(Rows drawn from a dataset)

——————

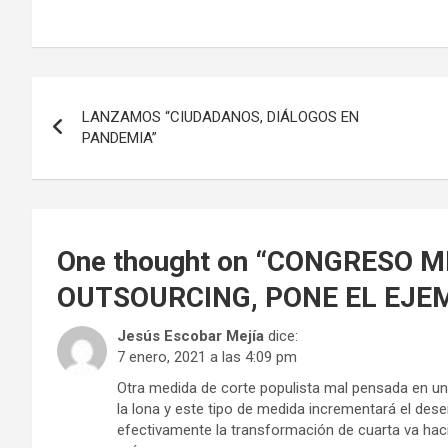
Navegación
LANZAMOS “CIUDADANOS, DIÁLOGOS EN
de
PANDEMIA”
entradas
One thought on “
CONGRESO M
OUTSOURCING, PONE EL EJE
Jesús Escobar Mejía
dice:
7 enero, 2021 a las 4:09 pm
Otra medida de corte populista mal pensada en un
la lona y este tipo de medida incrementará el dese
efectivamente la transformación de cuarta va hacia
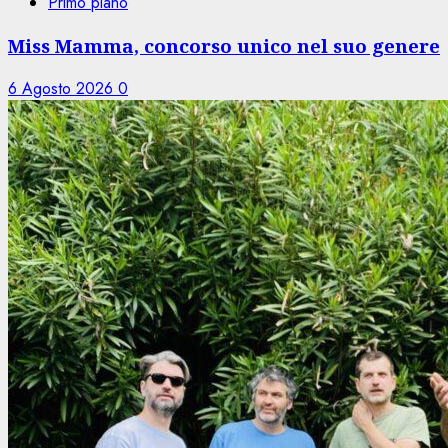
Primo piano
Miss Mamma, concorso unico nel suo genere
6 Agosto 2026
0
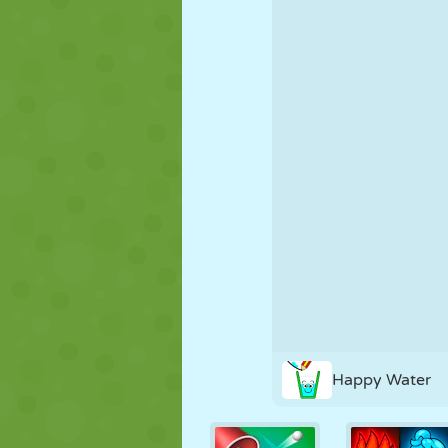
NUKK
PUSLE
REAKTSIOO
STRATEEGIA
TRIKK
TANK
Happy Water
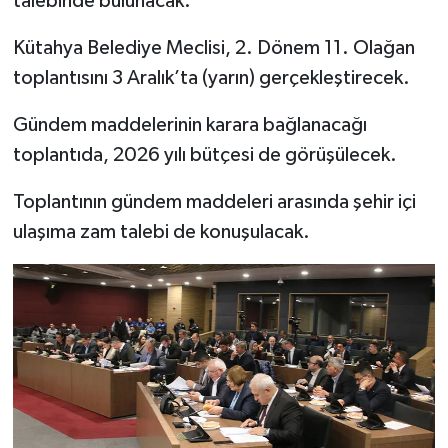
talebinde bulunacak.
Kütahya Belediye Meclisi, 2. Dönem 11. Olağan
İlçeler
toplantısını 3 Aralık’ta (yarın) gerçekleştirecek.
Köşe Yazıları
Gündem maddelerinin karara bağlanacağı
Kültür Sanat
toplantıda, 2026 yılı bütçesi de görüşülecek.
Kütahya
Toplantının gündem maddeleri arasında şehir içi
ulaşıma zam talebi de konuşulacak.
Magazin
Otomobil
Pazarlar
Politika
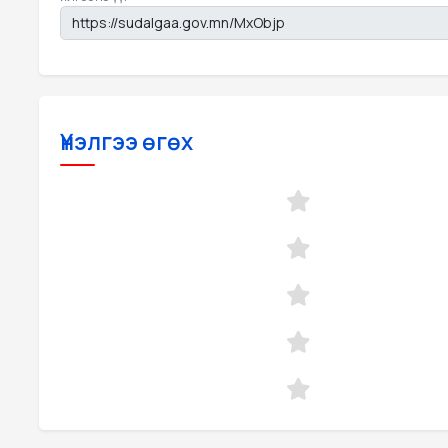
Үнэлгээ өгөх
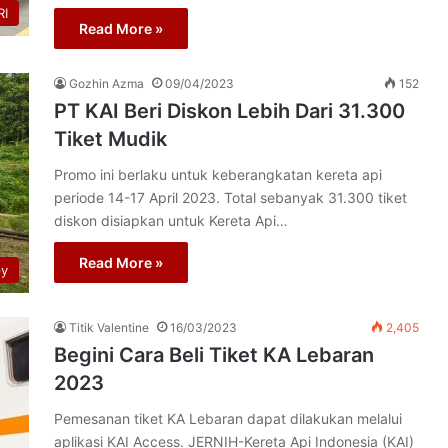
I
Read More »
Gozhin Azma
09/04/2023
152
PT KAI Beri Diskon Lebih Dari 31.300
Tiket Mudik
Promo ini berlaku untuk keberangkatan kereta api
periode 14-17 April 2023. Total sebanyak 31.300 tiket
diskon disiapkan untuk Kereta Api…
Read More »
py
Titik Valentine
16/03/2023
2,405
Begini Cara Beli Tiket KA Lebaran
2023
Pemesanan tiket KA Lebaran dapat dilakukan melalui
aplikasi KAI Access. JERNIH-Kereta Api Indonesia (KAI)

——————

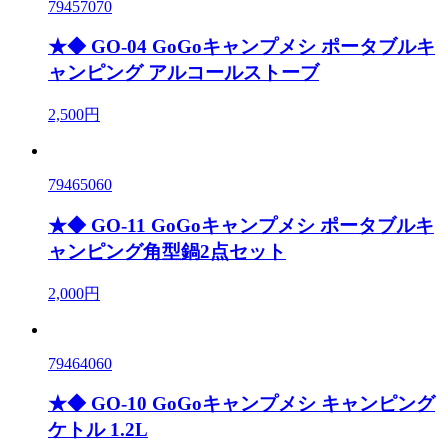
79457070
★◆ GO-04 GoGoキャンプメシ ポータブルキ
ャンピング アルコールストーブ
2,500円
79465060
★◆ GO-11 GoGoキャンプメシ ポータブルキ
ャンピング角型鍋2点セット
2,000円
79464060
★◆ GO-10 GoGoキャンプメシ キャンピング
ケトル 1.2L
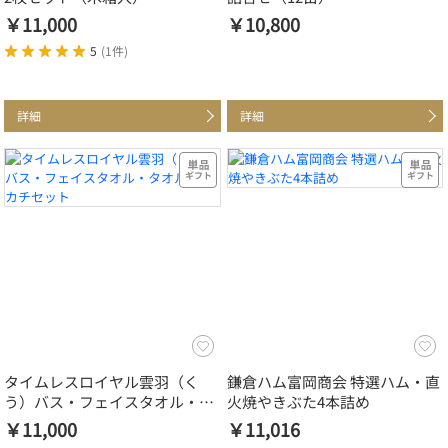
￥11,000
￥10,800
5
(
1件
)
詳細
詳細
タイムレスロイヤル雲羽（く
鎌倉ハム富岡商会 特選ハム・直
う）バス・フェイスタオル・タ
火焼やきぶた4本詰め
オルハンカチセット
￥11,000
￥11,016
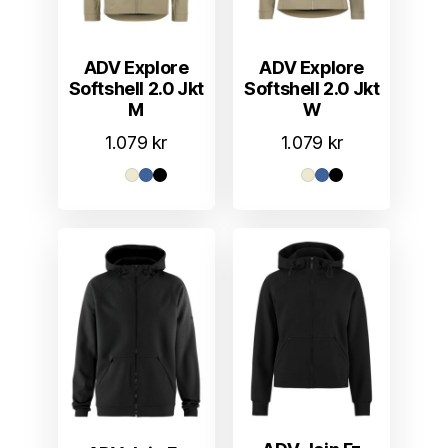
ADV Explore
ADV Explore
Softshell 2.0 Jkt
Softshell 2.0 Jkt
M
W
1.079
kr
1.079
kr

——————

→ Problem to work on: Please echo the part that opens with the line containing "talebinde bulunacak." and closes with the line containing "Toplantının gündem maddeleri", with both of those lines included.

→ Task solution:
talebinde bulunacak.
Kütahya Belediye Meclisi, 2. Dönem 11. Olağan
İlçeler
toplantısını 3 Aralık’ta (yarın) gerçekleştirecek.
Köşe Yazıları
Gündem maddelerinin karara bağlanacağı
Kültür Sanat
toplantıda, 2026 yılı bütçesi de görüşülecek.
Kütahya
Toplantının gündem maddeleri arasında şehir içi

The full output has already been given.